> _Given passage_:
## Begin

In June 2006, four years into providing mobile services, BSNL was racing ahead of its peers to claim the top slot. By early 2006, it had 20 million customers and 25 per cent market share. But then the slide began. The company was faced with a huge capacity crunch with the last major network expansion having been undertaken in 2005. By late 2006, subscriber additions had hit an all-time low. Subsequent expansion plans were either stalled or delayed. Its mobile business, operating on a highly overburdened network, ran to the ground.

Today, BSNL is fourth in the mobile telecom pecking order with 59.43 million subscribers (as of October 2009), well behind Bharti Airtel with 113.51 million users, Reliance Communications (RCOM) with 88.21 million and Vodafone Essar with 85.82 million. Even Idea and Tata Teleservices Limited (TTSL), with 53.36 million and 50.66 million users respectively, are closing in speedily. BSNL's market share (fixed and mobile combined) is down to 16.69 per cent as of October 2009 from 21.5 per cent in March 2007. In 2008, BSNL also made way for rival Bharti Airtel to take its place as the country's largest integrated telecom company.

BSNL's mainstay, its landline business from which it still derives 63 per cent of its revenue and in which segment it has nearly 80 per cent market share, has also been sliding over the years with subscribers caring less and less for fixed line phones. In 2009, the company lost as many as 1.18 million wireline subscribers. And this slide is expected to continue.

In another blow to the company, its revenues have been hit by the phasing out of the access deficit charge (ADC) –­ a levy paid by private telecom operators to BSNL to fund its below-cost rural and remote operations. As of now, the Supreme Court has admitted BSNL's appeal challenging the Telecom Regulatory Authority of India's decision to remove ADC.

## End

> _Direction A_: Print the dataset records exactly as they appear, starting with the line containing "Point out each" and going on through the line containing "building: (498, 200)", both lines included. Leave out the pictures.

Dataset records:
## Begin

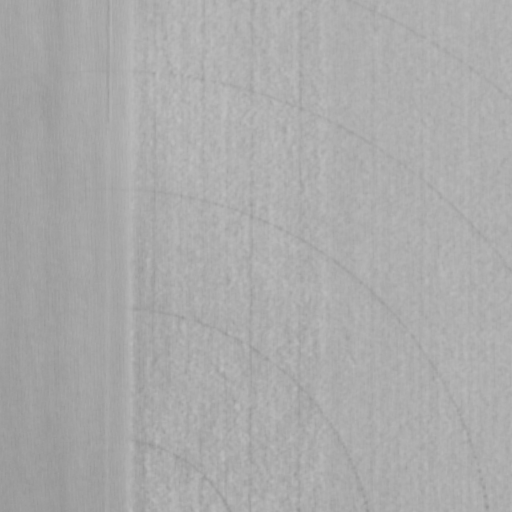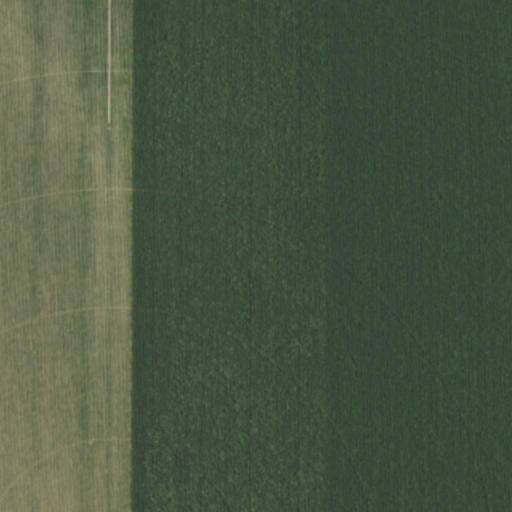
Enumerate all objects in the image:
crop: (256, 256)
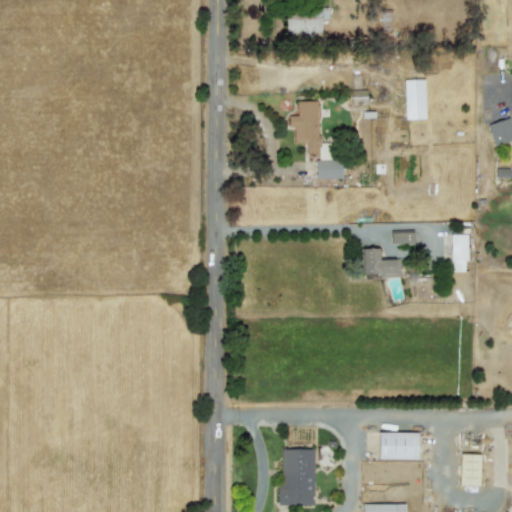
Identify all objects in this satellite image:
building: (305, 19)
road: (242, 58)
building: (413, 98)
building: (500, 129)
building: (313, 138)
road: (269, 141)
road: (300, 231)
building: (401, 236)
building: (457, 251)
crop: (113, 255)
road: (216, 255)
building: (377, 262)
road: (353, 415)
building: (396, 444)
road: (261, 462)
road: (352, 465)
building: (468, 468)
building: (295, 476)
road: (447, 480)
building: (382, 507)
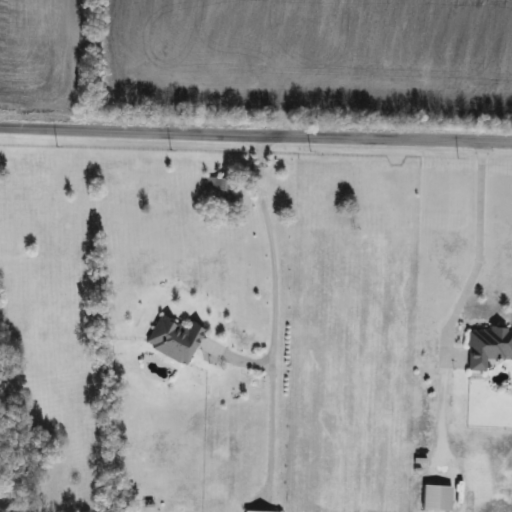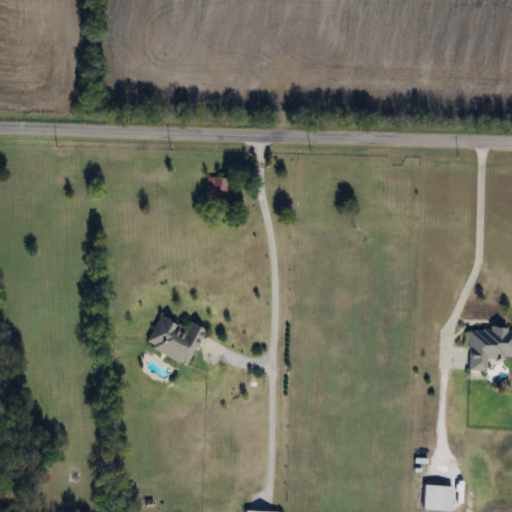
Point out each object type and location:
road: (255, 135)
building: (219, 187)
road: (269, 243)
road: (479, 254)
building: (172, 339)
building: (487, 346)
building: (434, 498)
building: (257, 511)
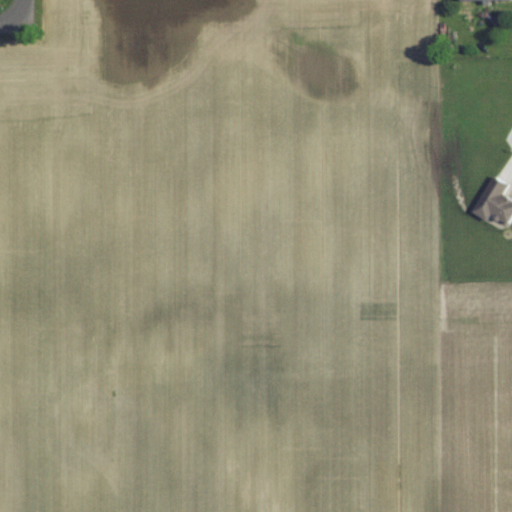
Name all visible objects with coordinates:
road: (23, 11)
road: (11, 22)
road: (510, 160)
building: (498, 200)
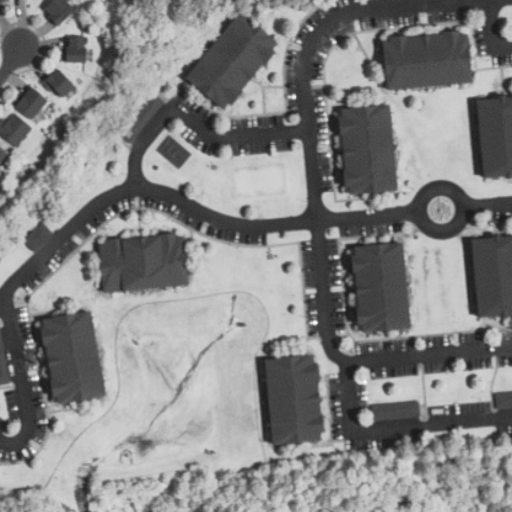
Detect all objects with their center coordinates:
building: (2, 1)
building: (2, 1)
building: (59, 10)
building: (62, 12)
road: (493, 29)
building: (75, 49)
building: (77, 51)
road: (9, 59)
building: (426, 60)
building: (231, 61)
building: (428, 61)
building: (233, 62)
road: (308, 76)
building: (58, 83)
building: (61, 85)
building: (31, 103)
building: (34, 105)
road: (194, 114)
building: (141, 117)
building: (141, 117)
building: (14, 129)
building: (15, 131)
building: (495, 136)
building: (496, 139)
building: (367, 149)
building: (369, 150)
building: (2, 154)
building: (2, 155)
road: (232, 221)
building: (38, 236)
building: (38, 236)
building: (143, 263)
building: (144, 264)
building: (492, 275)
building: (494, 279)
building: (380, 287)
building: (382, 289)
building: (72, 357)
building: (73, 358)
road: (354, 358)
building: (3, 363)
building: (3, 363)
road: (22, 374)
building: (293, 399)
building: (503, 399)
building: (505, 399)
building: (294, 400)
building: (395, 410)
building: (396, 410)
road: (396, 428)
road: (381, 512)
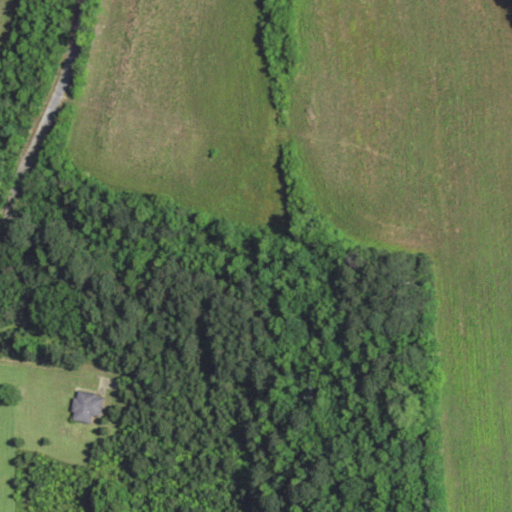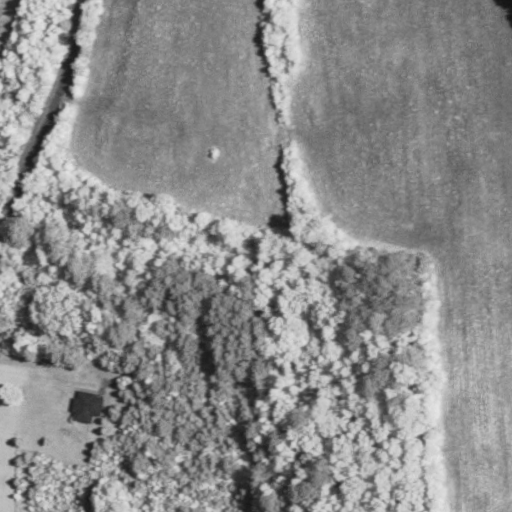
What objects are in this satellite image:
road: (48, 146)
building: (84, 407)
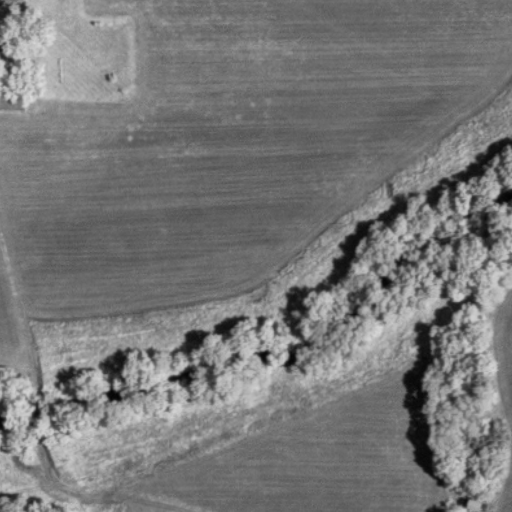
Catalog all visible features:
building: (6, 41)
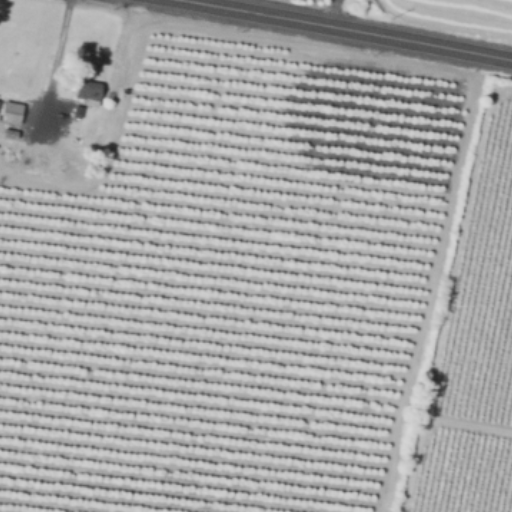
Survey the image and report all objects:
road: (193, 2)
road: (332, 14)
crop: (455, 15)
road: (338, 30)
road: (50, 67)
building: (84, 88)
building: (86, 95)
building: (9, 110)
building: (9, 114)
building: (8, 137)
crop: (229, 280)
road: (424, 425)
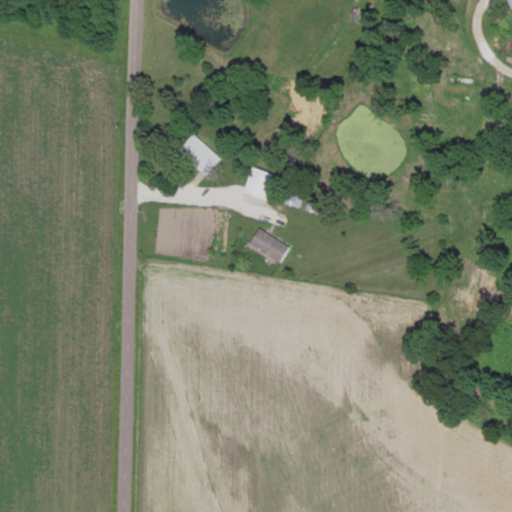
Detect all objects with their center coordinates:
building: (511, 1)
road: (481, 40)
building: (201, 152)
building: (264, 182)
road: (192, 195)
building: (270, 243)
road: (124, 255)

## End
## Begin

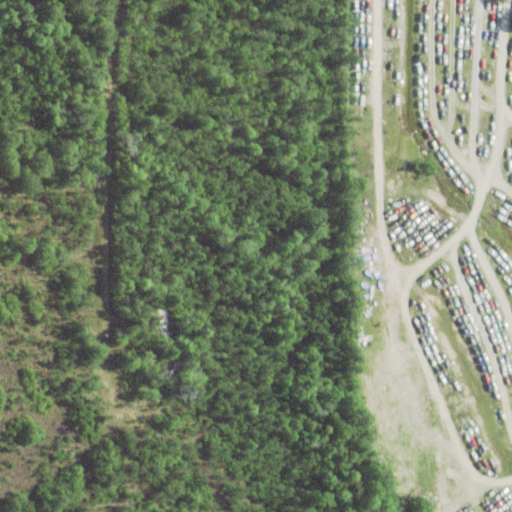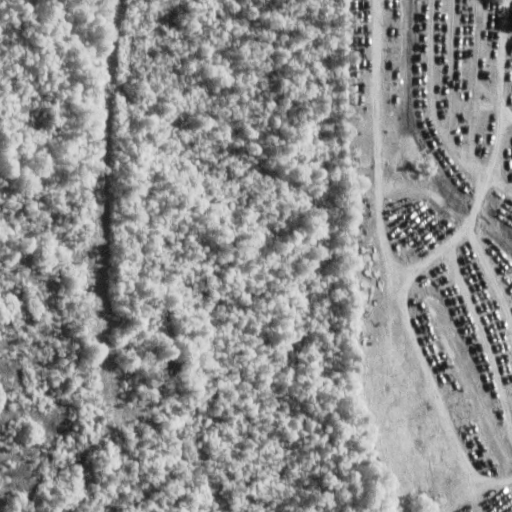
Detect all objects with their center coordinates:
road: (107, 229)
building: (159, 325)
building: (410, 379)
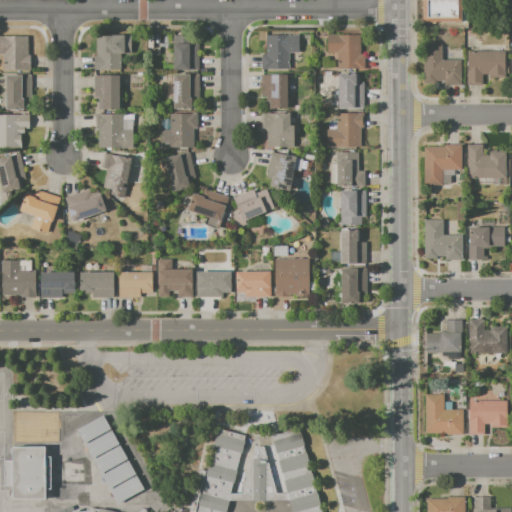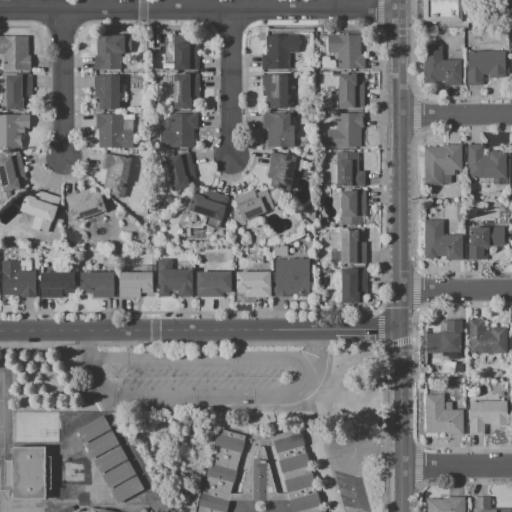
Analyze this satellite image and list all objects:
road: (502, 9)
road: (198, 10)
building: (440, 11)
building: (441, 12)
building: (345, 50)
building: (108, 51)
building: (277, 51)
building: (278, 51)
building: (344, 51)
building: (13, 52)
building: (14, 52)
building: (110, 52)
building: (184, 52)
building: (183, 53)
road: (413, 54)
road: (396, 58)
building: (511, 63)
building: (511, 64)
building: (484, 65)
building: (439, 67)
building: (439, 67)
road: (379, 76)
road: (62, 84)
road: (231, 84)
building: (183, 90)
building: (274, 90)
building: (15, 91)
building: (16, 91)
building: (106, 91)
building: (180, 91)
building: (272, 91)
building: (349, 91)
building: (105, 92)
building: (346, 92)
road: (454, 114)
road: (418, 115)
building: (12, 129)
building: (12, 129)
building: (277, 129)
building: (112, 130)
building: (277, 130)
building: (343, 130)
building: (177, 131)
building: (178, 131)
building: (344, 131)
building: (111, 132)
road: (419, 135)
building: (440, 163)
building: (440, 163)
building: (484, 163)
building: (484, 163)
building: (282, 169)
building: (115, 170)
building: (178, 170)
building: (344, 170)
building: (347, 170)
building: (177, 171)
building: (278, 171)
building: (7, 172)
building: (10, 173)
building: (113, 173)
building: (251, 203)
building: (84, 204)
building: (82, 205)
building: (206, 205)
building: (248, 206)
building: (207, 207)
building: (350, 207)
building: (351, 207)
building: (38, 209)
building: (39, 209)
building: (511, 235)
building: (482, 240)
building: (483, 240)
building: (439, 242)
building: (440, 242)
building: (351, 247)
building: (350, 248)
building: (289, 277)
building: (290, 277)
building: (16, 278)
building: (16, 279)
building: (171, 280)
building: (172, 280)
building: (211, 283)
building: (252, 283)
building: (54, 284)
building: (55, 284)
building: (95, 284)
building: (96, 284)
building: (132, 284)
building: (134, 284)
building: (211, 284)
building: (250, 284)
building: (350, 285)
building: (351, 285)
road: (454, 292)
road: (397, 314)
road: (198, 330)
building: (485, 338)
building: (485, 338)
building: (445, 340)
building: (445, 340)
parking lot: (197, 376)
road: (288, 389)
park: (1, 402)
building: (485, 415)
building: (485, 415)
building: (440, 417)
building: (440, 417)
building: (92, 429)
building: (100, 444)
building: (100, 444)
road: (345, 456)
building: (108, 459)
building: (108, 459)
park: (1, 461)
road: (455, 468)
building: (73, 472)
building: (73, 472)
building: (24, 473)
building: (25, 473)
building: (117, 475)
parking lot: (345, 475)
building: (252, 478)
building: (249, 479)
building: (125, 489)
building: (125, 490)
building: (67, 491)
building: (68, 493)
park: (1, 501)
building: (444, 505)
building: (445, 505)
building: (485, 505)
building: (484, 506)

## End
## Begin

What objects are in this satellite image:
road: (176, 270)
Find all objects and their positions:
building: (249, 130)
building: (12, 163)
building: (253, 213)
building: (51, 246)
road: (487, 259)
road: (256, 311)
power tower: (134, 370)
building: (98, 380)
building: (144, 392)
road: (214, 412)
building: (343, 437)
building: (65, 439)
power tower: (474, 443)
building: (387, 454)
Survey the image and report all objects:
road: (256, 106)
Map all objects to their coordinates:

## End

> _Direction B_: Carry on the text about BSNL's decline in the Indian telecom market from the point where it stops.

> _Final answer A_:
Point out each object type and location:
road: (255, 135)
building: (219, 187)
road: (269, 243)
road: (479, 254)
building: (172, 339)
building: (487, 346)
building: (434, 498)
building: (257, 511)
Name all visible objects with coordinates:
road: (23, 11)
road: (11, 22)
road: (510, 160)
building: (498, 200)

> _Final answer B_:
Apart from rural telephony, internet, broadband and 3G (in which it has the firstmover advantage), BSNL has lost most of its incumbent advantages and dominant position. It is certainly more vulnerable now than it was even three years ago.

A large part of BSNL's problems stem from its PSU ancestry. Like most other public sector organisations in the country, it suffers from excessive governmental interference, red tapism, huge labour force, lack of new talent, long tendering processes, etc.

But then, it has several inherent strengths too. BSNL is one of the country's top five service providers. It has the largest fixed line network in the country and an extensive mobile network. It has 600,000 route km of optic fibre across the country. It is also the only player with such widespread rural coverage and last mile connectivity. "It is larger and broader than most of its competitors and its networks are technically as high on quality as any other," says Mahesh Uppal, director, ComFirst.

The company has cash reserves in excess of Rs 380 billion and its telecom infrastructure and real estate are valued at Rs 4 trillion. "It is sad that an incumbent with this muscle, extensive reach and massive resources is looking at a rather gloomy future compared to its relatively new competitors," observes Sridhar Pai, CEO, Tonse Telecom.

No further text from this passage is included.